▸ **TASKS**
1. Name each example of Input/Output devices given in the excerpt on cloud budget allocation below.
2. Set down word for word the part of the excerpt on cloud budget allocation starting with "One or more techniques for" and going on through "of cloud resources.".

The computing system 1000 may further include Input/Output (I/O) devices 1022. Examples may include, but are not limited to a display, keypad, microphone, audio speakers, vibrating motor, LED lights, etc. The I/O devices 1022 may receive input from a user and also display an output of the computation performed by the processor 1002. In this document, the terms “computer program product” and “computer-readable medium” may be used generally to refer to media such as, for example, the memory 1006, the storage devices 1008, the removable storage unit 1014, or signal(s) on the channel 1020. These and other forms of computer-readable media may be involved in providing one or more sequences of one or more instructions to the processor 1002 for execution. Such instructions, generally referred to as “computer program code” (which may be grouped in the form of computer programs or other groupings), when executed, enable the computing system 1000 to perform features or functions of embodiments of the present invention.
In an embodiment where the elements are implemented using software, the software may be stored in a computer-readable medium and loaded into the computing system 1000 using, for example, the removable storage unit 1014, the media drive 1010 or the communications interface 1018. The control logic (in this example, software instructions or computer program code), when executed by the processor 1002, causes the processor 1002 to perform the functions of the invention as described herein.
One or more techniques for optimizing budget allocation for an application are disclosed. The one or more techniques provide for a robust and unique framework for organizing cloud budget allocation, addressing critical challenges faced by entities leveraging cloud technologies. The innovative framework offers a multi-layer, multi-dimensional, and multi-level approach to analyzing and allocating cloud budgets, ensuring comprehensive and efficient management of cloud resources.
The framework introduces an efficient and unique framework for cloud budget allocation, enhancing the accuracy of financial planning and operational strategies. This framework addresses the common issue of actual spending exceeding budgeted amounts, thereby supporting better decision-making. With a multi-layer, multi-dimensional, and multi-level approach, the techniques provide a thorough analysis of budget allocation, that helps in tracking the effective utilization of cloud resources across different projects, ensuring optimal resource allocation. Further, by integrating various factors such as environments, sub-entity parameters, and application parameters, the techniques support informed decision-making. In short, the techniques offer a comprehensive solution to the challenges of cloud budget allocation, ensuring efficient use of cloud investments and supporting sustainable business growth in the cloud computing landscape.

▸ **DATA EXTRACT**

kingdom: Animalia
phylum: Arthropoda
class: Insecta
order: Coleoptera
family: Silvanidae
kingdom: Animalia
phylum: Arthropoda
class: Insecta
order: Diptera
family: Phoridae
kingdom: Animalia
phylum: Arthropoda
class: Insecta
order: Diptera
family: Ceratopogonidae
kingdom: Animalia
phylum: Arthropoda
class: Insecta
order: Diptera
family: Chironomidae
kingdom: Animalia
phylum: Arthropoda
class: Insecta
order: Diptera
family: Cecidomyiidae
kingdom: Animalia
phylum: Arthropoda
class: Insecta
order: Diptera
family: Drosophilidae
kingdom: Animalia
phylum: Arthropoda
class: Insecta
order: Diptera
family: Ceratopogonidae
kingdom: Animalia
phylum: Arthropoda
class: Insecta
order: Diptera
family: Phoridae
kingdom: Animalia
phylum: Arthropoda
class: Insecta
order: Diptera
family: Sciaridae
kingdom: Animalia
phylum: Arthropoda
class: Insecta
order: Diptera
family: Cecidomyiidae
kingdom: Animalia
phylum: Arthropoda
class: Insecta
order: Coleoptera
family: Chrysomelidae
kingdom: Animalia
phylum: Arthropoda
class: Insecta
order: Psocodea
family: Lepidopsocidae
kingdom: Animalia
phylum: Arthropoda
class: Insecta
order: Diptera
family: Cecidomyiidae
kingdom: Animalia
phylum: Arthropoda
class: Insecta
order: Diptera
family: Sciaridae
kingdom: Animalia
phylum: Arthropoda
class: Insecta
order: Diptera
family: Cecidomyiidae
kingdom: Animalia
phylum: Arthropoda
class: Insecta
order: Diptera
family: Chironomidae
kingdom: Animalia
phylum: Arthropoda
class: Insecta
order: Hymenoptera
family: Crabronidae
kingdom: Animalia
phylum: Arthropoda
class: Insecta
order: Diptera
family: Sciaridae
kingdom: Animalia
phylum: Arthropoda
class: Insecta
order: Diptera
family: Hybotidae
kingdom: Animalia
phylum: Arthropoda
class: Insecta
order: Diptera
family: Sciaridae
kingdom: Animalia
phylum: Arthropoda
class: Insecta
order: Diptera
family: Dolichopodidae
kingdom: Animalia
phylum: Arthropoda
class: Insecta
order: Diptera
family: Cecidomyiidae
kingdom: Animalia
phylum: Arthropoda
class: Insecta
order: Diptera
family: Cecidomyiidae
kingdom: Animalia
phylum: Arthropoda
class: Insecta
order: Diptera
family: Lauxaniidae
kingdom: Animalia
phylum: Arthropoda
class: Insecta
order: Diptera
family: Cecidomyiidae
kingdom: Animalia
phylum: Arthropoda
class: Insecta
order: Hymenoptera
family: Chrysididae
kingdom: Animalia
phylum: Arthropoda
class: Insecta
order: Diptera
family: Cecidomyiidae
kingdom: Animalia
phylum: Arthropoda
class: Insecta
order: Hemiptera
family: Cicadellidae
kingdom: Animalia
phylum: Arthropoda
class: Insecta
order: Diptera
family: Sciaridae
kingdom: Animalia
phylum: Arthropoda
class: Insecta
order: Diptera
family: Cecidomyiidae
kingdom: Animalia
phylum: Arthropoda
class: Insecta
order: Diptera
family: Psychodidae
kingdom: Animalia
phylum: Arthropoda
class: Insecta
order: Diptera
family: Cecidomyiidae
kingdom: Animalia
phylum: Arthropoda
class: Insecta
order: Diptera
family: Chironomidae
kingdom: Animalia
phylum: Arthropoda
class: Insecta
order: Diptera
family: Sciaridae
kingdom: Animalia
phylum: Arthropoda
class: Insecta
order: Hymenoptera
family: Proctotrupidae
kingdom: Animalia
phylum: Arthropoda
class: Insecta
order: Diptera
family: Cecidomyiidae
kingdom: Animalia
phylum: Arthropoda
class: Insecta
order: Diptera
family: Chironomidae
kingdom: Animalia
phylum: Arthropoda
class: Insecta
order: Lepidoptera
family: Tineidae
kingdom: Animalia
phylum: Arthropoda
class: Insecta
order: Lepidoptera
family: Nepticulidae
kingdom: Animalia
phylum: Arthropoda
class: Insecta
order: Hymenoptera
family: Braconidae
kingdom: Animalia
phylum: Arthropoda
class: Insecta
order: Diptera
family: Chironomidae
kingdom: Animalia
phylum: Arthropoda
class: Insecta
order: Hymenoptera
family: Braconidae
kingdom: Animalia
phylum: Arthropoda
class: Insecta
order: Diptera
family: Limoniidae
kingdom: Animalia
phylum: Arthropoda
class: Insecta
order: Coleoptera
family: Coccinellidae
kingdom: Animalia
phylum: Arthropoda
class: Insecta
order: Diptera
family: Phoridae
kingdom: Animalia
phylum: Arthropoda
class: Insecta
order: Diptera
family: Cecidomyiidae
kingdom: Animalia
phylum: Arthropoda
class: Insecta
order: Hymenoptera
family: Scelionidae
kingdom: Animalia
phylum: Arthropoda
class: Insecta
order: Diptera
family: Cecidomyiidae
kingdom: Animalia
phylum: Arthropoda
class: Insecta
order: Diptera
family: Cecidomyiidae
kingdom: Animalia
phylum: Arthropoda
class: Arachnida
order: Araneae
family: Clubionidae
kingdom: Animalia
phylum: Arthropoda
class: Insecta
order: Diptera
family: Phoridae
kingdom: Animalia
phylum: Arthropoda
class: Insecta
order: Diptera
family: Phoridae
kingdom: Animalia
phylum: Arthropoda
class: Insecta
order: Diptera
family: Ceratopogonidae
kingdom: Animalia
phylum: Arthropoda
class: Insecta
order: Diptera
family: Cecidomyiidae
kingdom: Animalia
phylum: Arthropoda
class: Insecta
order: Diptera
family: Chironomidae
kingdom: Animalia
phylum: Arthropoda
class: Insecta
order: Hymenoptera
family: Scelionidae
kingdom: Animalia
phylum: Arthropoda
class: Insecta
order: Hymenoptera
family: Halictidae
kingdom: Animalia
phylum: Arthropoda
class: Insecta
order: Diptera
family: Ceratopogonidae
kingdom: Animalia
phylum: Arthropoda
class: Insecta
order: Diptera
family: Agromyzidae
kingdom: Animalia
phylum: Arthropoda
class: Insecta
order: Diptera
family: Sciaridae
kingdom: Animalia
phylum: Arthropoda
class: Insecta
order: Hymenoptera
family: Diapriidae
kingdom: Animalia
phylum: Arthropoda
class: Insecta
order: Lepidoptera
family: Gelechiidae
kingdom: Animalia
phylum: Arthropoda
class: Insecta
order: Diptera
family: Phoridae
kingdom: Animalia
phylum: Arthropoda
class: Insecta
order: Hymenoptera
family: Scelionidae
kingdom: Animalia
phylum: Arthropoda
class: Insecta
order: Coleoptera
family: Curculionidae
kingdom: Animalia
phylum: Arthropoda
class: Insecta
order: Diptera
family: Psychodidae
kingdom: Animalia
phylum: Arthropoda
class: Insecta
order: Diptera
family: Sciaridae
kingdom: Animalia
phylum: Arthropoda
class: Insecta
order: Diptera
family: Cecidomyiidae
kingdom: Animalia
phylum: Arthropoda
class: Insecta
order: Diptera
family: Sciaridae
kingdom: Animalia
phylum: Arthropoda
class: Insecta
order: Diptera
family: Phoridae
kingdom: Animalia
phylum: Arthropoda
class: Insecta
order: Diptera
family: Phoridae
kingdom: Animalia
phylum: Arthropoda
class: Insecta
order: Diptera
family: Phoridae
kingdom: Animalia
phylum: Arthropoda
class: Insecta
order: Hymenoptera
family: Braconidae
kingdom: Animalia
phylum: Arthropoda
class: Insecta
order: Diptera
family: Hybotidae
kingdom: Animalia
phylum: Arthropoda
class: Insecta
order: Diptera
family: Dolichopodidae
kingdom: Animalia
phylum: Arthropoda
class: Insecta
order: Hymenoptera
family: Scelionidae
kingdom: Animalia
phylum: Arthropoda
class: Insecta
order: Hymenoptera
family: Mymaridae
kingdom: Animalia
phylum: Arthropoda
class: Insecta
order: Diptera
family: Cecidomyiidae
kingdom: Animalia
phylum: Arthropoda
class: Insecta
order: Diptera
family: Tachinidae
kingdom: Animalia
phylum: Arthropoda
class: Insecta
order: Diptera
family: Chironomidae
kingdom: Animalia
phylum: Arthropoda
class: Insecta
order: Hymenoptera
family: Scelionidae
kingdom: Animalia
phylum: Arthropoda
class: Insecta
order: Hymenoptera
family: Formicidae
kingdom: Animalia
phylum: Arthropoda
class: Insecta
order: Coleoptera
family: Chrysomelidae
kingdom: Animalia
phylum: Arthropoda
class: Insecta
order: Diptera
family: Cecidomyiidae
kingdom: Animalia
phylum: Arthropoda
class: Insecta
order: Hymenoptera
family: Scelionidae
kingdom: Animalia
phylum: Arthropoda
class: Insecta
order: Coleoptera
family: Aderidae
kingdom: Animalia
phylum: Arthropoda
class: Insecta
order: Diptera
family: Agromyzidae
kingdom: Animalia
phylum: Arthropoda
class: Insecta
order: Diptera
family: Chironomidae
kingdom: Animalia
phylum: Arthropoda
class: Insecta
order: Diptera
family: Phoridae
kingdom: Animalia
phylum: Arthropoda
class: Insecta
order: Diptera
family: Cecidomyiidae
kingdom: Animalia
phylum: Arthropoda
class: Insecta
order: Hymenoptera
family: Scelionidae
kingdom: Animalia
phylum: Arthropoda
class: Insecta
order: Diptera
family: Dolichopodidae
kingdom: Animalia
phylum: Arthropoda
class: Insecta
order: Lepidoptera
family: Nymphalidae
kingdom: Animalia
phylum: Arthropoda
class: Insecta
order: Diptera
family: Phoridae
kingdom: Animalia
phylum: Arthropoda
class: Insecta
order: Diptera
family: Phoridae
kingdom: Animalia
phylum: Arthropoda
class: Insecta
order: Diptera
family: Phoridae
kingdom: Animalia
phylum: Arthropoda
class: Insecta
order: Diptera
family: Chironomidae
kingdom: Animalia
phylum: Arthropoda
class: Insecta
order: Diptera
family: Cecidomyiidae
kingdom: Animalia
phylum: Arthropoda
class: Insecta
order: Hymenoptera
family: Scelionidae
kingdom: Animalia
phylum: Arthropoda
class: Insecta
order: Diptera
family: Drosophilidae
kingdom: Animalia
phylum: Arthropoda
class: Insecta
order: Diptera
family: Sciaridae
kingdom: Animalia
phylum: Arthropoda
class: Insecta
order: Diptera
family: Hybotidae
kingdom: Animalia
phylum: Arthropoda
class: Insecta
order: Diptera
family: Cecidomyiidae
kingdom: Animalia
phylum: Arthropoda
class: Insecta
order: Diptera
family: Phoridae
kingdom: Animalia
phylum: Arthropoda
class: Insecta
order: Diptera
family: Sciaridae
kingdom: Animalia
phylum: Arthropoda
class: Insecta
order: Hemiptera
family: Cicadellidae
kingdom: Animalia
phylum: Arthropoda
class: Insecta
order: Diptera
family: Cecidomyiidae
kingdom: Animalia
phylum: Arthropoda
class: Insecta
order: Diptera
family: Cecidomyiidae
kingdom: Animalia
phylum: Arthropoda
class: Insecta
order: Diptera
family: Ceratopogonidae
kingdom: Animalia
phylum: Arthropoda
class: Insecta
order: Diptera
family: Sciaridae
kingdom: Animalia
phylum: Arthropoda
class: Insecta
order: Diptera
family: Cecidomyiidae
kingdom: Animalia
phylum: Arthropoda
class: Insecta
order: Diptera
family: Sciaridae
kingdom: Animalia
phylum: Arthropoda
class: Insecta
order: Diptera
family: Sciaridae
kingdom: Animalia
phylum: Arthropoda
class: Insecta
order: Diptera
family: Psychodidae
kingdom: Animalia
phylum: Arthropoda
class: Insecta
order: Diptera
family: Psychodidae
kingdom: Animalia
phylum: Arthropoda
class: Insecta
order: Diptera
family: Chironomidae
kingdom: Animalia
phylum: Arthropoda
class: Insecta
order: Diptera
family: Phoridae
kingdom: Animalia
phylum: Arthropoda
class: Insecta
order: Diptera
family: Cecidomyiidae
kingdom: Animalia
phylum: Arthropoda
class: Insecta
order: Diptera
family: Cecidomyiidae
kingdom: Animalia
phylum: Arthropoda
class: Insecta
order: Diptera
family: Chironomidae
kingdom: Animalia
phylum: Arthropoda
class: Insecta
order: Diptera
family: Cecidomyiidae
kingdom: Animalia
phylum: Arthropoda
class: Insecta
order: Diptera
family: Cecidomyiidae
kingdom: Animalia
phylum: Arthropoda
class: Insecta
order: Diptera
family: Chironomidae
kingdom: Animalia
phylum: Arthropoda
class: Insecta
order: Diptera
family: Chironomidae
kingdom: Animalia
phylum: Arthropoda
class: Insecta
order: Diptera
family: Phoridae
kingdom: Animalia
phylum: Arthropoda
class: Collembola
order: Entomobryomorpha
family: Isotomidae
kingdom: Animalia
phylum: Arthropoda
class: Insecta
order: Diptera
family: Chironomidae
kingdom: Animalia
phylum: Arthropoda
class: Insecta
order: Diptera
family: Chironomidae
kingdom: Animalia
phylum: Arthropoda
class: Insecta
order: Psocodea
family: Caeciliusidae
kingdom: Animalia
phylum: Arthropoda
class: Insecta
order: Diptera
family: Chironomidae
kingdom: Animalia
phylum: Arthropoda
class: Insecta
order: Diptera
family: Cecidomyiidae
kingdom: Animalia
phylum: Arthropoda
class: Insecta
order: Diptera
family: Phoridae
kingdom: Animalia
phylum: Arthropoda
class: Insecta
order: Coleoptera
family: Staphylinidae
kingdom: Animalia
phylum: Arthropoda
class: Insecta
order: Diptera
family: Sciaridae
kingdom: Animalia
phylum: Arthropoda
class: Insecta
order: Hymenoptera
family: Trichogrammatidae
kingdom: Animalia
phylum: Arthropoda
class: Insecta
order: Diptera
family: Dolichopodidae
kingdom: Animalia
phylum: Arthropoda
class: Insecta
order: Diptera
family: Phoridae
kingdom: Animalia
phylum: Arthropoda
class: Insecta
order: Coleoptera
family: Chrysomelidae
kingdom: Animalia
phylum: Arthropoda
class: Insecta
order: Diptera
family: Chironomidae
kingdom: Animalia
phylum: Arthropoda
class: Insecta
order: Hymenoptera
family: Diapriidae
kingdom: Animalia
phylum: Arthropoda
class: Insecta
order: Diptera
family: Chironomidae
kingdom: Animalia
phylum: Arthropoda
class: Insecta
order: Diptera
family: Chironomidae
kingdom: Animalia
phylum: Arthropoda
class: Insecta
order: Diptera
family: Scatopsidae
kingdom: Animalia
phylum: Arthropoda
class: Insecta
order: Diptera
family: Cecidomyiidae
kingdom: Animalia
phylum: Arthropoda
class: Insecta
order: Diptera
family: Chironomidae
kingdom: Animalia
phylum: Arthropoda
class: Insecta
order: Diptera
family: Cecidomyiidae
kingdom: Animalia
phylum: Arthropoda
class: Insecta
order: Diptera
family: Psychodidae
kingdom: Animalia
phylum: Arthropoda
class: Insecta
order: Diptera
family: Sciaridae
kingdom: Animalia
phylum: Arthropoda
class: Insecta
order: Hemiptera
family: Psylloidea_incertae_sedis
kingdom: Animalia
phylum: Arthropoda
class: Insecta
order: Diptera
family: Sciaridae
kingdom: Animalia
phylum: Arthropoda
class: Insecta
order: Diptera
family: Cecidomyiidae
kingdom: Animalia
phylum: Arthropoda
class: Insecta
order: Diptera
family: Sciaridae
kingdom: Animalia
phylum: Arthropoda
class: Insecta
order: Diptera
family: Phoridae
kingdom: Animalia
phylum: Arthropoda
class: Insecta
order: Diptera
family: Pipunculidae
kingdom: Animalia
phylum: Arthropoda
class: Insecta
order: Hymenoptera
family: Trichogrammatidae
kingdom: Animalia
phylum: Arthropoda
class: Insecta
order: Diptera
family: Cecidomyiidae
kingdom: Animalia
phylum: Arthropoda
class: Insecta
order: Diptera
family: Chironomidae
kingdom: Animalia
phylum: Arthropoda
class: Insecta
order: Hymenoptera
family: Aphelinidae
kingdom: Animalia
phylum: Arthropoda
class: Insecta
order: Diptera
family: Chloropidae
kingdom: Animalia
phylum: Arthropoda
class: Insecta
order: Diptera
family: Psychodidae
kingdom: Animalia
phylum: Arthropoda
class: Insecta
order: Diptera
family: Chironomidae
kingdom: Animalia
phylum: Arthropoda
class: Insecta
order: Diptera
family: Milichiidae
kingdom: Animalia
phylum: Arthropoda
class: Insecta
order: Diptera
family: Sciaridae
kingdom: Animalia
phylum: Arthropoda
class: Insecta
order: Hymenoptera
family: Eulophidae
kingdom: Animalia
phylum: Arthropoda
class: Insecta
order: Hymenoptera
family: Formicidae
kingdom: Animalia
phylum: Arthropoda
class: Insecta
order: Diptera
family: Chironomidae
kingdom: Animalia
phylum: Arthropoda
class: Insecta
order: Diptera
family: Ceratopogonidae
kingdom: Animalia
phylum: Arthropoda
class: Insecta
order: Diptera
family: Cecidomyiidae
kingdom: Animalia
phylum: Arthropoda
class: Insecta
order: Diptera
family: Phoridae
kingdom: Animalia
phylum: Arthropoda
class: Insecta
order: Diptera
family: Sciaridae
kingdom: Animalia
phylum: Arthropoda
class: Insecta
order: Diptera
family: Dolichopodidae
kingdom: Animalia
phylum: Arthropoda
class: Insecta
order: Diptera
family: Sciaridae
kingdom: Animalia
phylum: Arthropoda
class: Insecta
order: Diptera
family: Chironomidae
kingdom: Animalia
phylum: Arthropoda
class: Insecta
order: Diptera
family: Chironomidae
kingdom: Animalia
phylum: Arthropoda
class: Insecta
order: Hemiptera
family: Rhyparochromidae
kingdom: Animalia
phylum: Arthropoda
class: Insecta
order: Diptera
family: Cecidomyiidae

▸ **SOLUTION SET**
1. display, keypad, microphone, audio speakers, vibrating motor, LED lights

2.
One or more techniques for optimizing budget allocation for an application are disclosed. The one or more techniques provide for a robust and unique framework for organizing cloud budget allocation, addressing critical challenges faced by entities leveraging cloud technologies. The innovative framework offers a multi-layer, multi-dimensional, and multi-level approach to analyzing and allocating cloud budgets, ensuring comprehensive and efficient management of cloud resources.